Poets’ Corner: Feela for Father’s Day

Perusing the Internet for what to say about Father’s Day, I came upon some interesting though relatively obscure facts about the holiday. During the 1920s and 1930s, a movement arose to scrap Mother’s Day and Father’s Day altogether in favor of a single holiday, Parents’ Day. Every year on Mother’s Day, pro-Parents’ Day groups rallied in New York City’s Central Park – a public reminder, said Parents’ Day activist and radio performer Robert Spere, “that both parents should be loved and respected together.” Paradoxically, however, the Depression derailed this effort to combine and de-commercialize the holidays. Struggling retailers and advertisers redoubled their efforts to make Father’s Day a “second Christmas” for men, promoting goods such as neckties, hats, socks, pipes and tobacco, golf clubs and other sporting goods, and greeting cards. When World War II began, advertisers began to argue that celebrating Father’s Day was a way to honor American troops and support the war effort.

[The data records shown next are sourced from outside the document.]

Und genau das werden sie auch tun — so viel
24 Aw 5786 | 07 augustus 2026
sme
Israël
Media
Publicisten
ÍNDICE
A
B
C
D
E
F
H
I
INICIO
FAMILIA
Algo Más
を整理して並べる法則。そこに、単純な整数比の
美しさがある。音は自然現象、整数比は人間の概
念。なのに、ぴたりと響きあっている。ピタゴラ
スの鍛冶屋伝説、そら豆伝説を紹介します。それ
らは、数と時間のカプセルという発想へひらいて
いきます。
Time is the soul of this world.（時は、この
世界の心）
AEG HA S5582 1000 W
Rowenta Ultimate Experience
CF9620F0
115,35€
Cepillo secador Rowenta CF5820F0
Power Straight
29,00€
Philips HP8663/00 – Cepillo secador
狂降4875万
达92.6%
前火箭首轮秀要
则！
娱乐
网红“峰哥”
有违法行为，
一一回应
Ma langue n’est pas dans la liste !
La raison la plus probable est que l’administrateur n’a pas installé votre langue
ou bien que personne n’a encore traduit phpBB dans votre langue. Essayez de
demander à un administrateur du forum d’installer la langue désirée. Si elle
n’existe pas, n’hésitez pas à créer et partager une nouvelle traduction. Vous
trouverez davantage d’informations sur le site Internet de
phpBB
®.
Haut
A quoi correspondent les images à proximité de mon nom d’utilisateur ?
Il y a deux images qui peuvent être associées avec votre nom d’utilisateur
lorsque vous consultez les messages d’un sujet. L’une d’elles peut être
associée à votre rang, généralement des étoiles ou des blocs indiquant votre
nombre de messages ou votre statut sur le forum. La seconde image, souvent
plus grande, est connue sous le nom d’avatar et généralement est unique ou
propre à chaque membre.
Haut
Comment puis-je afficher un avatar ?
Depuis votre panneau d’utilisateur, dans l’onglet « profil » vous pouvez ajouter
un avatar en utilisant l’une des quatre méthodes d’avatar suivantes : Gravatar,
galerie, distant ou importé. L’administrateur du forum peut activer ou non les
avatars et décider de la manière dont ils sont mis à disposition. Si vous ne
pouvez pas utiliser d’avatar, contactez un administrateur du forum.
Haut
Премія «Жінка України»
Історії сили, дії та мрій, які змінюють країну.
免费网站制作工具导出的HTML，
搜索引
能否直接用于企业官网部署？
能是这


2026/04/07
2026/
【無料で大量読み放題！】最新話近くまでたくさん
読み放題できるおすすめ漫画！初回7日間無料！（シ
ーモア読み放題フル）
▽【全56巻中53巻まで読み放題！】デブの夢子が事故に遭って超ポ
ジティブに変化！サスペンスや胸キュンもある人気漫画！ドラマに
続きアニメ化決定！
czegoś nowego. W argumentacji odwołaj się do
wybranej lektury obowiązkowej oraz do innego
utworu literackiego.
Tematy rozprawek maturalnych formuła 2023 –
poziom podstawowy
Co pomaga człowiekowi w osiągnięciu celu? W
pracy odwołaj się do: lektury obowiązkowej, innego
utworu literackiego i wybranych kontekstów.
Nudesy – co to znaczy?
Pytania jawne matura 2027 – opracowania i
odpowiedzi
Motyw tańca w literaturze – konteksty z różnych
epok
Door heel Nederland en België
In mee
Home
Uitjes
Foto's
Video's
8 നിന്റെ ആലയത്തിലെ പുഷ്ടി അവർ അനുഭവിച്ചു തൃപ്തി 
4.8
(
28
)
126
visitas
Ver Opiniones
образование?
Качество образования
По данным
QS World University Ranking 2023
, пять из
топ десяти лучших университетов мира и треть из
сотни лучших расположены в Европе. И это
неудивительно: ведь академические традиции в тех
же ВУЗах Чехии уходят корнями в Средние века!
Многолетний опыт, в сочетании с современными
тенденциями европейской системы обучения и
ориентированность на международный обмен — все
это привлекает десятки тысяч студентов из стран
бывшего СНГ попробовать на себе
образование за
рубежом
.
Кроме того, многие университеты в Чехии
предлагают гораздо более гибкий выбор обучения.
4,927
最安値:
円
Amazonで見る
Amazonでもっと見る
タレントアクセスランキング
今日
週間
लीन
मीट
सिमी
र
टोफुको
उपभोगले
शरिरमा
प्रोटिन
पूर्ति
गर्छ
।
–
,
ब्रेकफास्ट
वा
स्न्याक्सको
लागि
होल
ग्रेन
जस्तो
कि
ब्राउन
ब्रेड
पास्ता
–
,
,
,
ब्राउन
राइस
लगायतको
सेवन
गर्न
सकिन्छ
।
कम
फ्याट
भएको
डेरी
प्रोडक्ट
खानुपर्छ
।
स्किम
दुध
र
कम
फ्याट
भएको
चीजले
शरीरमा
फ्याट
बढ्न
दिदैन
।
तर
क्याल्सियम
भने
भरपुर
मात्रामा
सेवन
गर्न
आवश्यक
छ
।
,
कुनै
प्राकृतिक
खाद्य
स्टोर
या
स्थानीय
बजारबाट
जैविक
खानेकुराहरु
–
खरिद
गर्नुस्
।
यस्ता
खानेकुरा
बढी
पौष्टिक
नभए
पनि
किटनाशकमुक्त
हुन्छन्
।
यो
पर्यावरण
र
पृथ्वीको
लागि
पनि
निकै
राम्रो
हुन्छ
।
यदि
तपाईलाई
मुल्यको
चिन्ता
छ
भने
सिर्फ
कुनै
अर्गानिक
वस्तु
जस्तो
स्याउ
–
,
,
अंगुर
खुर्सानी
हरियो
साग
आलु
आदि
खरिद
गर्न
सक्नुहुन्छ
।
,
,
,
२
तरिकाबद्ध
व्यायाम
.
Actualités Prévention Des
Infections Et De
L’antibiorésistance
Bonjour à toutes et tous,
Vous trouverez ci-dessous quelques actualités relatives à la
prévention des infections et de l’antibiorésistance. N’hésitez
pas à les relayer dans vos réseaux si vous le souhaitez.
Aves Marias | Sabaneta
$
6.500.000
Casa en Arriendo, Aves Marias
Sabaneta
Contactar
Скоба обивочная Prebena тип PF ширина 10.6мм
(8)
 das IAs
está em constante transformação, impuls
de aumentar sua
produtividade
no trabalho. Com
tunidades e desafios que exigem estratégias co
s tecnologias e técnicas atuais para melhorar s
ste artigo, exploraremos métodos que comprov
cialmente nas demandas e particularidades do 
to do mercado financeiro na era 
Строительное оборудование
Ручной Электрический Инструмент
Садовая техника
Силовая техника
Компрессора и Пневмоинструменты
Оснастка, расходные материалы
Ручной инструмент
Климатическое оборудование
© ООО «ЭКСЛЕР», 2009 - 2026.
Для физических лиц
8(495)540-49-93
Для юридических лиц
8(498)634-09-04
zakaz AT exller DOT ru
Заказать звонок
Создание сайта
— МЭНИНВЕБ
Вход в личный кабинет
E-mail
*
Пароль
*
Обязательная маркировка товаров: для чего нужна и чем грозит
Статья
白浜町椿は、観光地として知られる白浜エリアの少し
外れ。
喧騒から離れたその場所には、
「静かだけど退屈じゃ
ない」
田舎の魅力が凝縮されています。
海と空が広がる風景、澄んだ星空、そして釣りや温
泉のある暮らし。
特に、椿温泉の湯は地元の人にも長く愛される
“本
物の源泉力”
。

By the end of the war, Father’s Day may not have been a federal holiday, but it was a national institution. In 1972, in the middle of a hard-fought presidential re-election campaign, Richard Nixon signed a proclamation making Father’s Day a federal holiday at last. The third Sunday of June is now all about celebrating the contribution that fathers and father figures make for their children’s lives, however equivocal . Some fathers are saints; some Santini – as the poem by our David Feela suggests. Honor thy father? Well, maybe, but with definite reservations.
From "The Great Santini"

From “The Great Santini”

Home on a Sacrifice

On a summer Sunday afternoon
with a backyard between us
there was always the crack
of the bat, the hard grounder
that took a bad bounce and got through.
I knew there would be more
but it never stopped our practice.
Sunday was my training camp.
I thought I’d learn to anticipate
your swing, dig in for the line drive,
lean back for the pop fly.
You hit them all at me, wanted me
to have the skill to know what to expect.
You watched me like a scout
for a professional team,
fed the ball to my weak side constantly
until it was only natural to move toward the left,
then you hit to my right
or over my head.
I never knew what to expect from you.